=== Section Start ===
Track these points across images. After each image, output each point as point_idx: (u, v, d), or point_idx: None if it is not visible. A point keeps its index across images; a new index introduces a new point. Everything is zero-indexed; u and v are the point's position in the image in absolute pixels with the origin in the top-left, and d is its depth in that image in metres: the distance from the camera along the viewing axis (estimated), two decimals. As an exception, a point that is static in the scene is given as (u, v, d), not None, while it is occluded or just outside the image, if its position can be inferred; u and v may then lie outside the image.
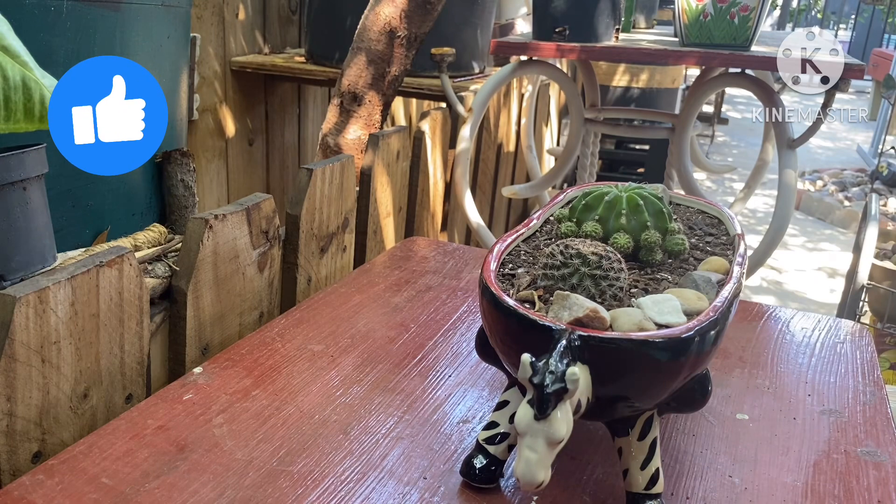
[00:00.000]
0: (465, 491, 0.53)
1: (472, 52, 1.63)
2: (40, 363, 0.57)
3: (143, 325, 0.67)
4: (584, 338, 0.43)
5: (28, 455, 0.58)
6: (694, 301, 0.49)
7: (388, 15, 1.12)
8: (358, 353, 0.72)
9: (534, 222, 0.62)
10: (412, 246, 1.03)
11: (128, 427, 0.58)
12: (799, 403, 0.67)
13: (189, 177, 0.94)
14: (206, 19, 1.47)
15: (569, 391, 0.41)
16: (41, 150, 0.69)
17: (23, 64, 0.57)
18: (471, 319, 0.80)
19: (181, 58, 0.96)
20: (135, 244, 0.81)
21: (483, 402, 0.65)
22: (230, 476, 0.53)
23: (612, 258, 0.49)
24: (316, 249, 0.93)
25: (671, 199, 0.69)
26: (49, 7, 0.73)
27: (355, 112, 1.17)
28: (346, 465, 0.55)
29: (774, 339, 0.80)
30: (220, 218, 0.74)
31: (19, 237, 0.68)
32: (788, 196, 1.36)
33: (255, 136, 1.68)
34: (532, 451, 0.42)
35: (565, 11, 1.45)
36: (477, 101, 1.48)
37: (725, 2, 1.36)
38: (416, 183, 1.37)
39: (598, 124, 1.78)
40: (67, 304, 0.58)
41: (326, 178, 0.92)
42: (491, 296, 0.48)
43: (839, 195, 3.98)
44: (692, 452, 0.59)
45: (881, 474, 0.58)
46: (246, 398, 0.63)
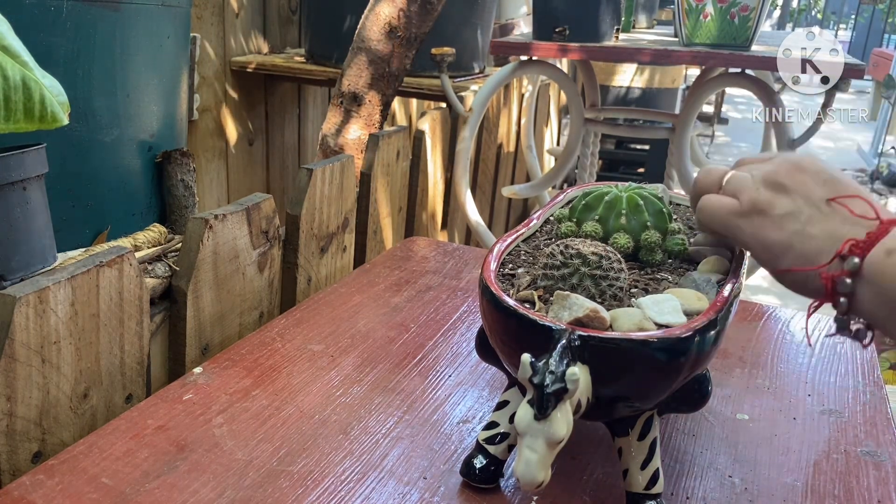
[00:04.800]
0: (465, 491, 0.53)
1: (472, 52, 1.63)
2: (40, 363, 0.57)
3: (143, 325, 0.67)
4: (584, 338, 0.43)
5: (28, 455, 0.58)
6: (694, 301, 0.49)
7: (388, 15, 1.12)
8: (358, 353, 0.72)
9: (534, 222, 0.62)
10: (412, 246, 1.03)
11: (128, 427, 0.58)
12: (799, 403, 0.67)
13: (189, 177, 0.94)
14: (206, 19, 1.47)
15: (569, 391, 0.41)
16: (41, 150, 0.69)
17: (23, 64, 0.57)
18: (471, 319, 0.80)
19: (181, 58, 0.96)
20: (135, 244, 0.81)
21: (483, 402, 0.65)
22: (230, 476, 0.53)
23: (612, 258, 0.49)
24: (316, 249, 0.93)
25: (671, 199, 0.69)
26: (49, 7, 0.73)
27: (355, 112, 1.17)
28: (346, 465, 0.55)
29: (774, 339, 0.80)
30: (220, 218, 0.74)
31: (19, 237, 0.68)
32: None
33: (255, 136, 1.68)
34: (532, 451, 0.42)
35: (565, 11, 1.45)
36: (477, 101, 1.48)
37: (725, 2, 1.36)
38: (416, 183, 1.37)
39: (598, 124, 1.78)
40: (67, 304, 0.58)
41: (326, 178, 0.92)
42: (491, 296, 0.48)
43: (839, 195, 3.98)
44: (692, 452, 0.59)
45: (881, 474, 0.58)
46: (246, 398, 0.63)
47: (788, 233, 0.45)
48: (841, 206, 0.44)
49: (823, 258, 0.44)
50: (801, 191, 0.46)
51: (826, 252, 0.44)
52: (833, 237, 0.44)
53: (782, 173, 0.47)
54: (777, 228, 0.45)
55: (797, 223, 0.45)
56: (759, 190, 0.47)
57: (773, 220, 0.46)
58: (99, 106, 0.81)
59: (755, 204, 0.47)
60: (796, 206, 0.45)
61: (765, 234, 0.46)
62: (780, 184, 0.46)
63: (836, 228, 0.44)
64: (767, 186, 0.47)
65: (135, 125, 0.87)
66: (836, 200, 0.45)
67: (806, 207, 0.45)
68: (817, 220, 0.44)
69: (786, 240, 0.45)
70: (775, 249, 0.45)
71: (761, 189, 0.47)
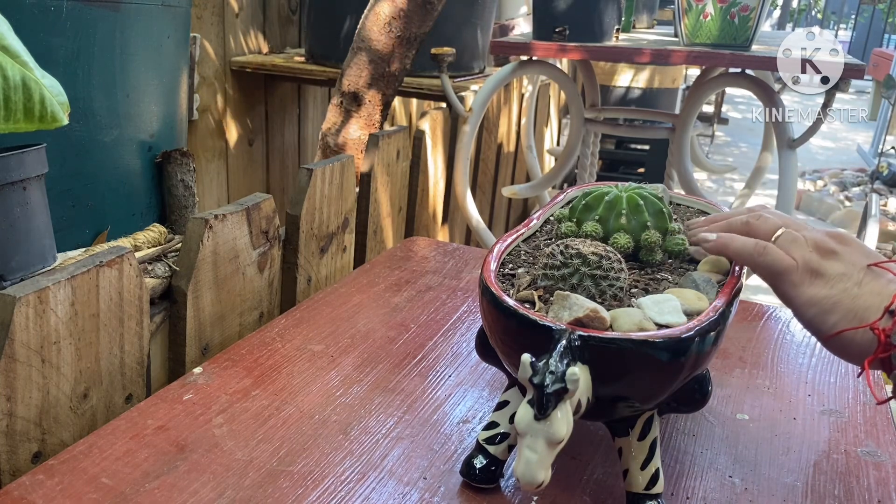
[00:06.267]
0: (465, 491, 0.53)
1: (472, 52, 1.63)
2: (40, 363, 0.57)
3: (143, 325, 0.67)
4: (584, 338, 0.43)
5: (28, 455, 0.58)
6: (694, 301, 0.49)
7: (388, 14, 1.12)
8: (358, 353, 0.72)
9: (534, 222, 0.62)
10: (412, 246, 1.03)
11: (128, 427, 0.58)
12: (799, 403, 0.67)
13: (189, 177, 0.94)
14: (206, 19, 1.47)
15: (569, 391, 0.41)
16: (41, 150, 0.69)
17: (23, 64, 0.57)
18: (471, 319, 0.80)
19: (181, 58, 0.96)
20: (135, 244, 0.81)
21: (483, 402, 0.65)
22: (230, 476, 0.53)
23: (612, 258, 0.49)
24: (316, 249, 0.93)
25: (671, 199, 0.69)
26: (49, 7, 0.73)
27: (355, 112, 1.17)
28: (346, 465, 0.55)
29: (774, 340, 0.80)
30: (220, 218, 0.74)
31: (19, 237, 0.68)
32: (789, 196, 1.36)
33: (255, 136, 1.68)
34: (532, 451, 0.42)
35: (565, 11, 1.45)
36: (477, 101, 1.48)
37: (725, 2, 1.36)
38: (416, 183, 1.37)
39: (598, 124, 1.78)
40: (67, 304, 0.58)
41: (326, 178, 0.92)
42: (491, 296, 0.48)
43: (839, 195, 3.98)
44: (692, 452, 0.59)
45: (881, 474, 0.58)
46: (246, 398, 0.63)
47: (838, 290, 0.49)
48: (883, 269, 0.50)
49: (872, 314, 0.48)
50: (849, 258, 0.51)
51: (874, 308, 0.48)
52: (881, 294, 0.48)
53: (832, 242, 0.52)
54: (828, 286, 0.50)
55: (847, 282, 0.49)
56: (812, 253, 0.51)
57: (825, 280, 0.50)
58: (99, 106, 0.81)
59: (809, 263, 0.51)
60: (846, 269, 0.50)
61: (815, 290, 0.50)
62: (831, 250, 0.51)
63: (883, 287, 0.49)
64: (819, 251, 0.51)
65: (135, 125, 0.87)
66: (878, 265, 0.50)
67: (854, 271, 0.50)
68: (864, 281, 0.49)
69: (835, 296, 0.49)
70: (824, 304, 0.49)
71: (814, 253, 0.51)
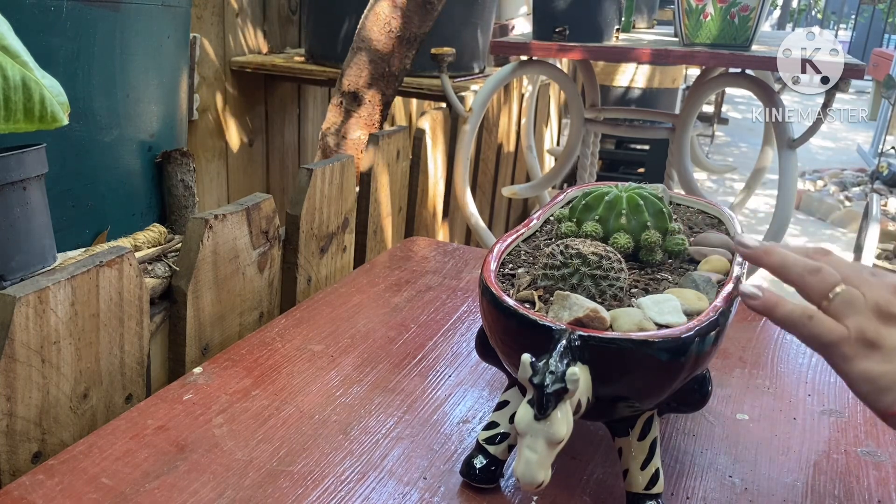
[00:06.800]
0: (465, 491, 0.53)
1: (472, 52, 1.63)
2: (40, 363, 0.57)
3: (143, 325, 0.67)
4: (584, 338, 0.43)
5: (28, 455, 0.58)
6: (694, 301, 0.49)
7: (388, 14, 1.12)
8: (358, 353, 0.72)
9: (534, 222, 0.62)
10: (412, 246, 1.03)
11: (128, 427, 0.58)
12: (799, 403, 0.67)
13: (189, 177, 0.94)
14: (206, 19, 1.47)
15: (569, 391, 0.41)
16: (41, 150, 0.69)
17: (23, 64, 0.57)
18: (471, 319, 0.80)
19: (181, 58, 0.96)
20: (135, 244, 0.81)
21: (483, 402, 0.65)
22: (230, 476, 0.53)
23: (612, 258, 0.49)
24: (316, 249, 0.93)
25: (671, 199, 0.69)
26: (49, 7, 0.73)
27: (355, 112, 1.17)
28: (346, 465, 0.55)
29: (774, 339, 0.80)
30: (220, 218, 0.74)
31: (19, 237, 0.68)
32: (789, 196, 1.36)
33: (255, 136, 1.68)
34: (532, 451, 0.42)
35: (565, 11, 1.45)
36: (477, 101, 1.48)
37: (725, 2, 1.36)
38: (416, 183, 1.37)
39: (598, 124, 1.78)
40: (67, 304, 0.58)
41: (326, 178, 0.92)
42: (491, 296, 0.48)
43: (840, 195, 3.98)
44: (692, 452, 0.59)
45: (881, 474, 0.58)
46: (246, 398, 0.63)
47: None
48: None
49: None
50: None
51: None
52: None
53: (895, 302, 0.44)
54: (886, 361, 0.43)
55: None
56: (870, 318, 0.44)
57: (882, 353, 0.43)
58: (99, 106, 0.81)
59: (864, 332, 0.43)
60: None
61: (869, 365, 0.43)
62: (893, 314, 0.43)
63: None
64: (880, 315, 0.44)
65: (135, 125, 0.87)
66: None
67: None
68: None
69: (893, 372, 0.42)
70: (881, 382, 0.43)
71: (872, 318, 0.44)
=== Section End ===
Task to complete: Beginning with the line above that contains "55: (797, 223, 0.45)", copy each line exactly up to and including the line that contains "71: (761, 189, 0.47)", and go no further.

Response to this exercise:
55: (797, 223, 0.45)
56: (759, 190, 0.47)
57: (773, 220, 0.46)
58: (99, 106, 0.81)
59: (755, 204, 0.47)
60: (796, 206, 0.45)
61: (765, 234, 0.46)
62: (780, 184, 0.46)
63: (836, 228, 0.44)
64: (767, 186, 0.47)
65: (135, 125, 0.87)
66: (836, 200, 0.45)
67: (806, 207, 0.45)
68: (817, 220, 0.44)
69: (786, 240, 0.45)
70: (775, 249, 0.45)
71: (761, 189, 0.47)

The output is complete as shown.